Assignment: Reproduce the listing below verbatim, line for line, without any alteration.

Dataset entries

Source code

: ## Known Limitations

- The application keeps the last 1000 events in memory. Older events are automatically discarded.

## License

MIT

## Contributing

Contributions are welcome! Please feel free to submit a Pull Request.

Result of this exercise:
Source code

: ## Known Limitations

- The application keeps the last 1000 events in memory. Older events are automatically discarded.

## License

MIT

## Contributing

Contributions are welcome! Please feel free to submit a Pull Request.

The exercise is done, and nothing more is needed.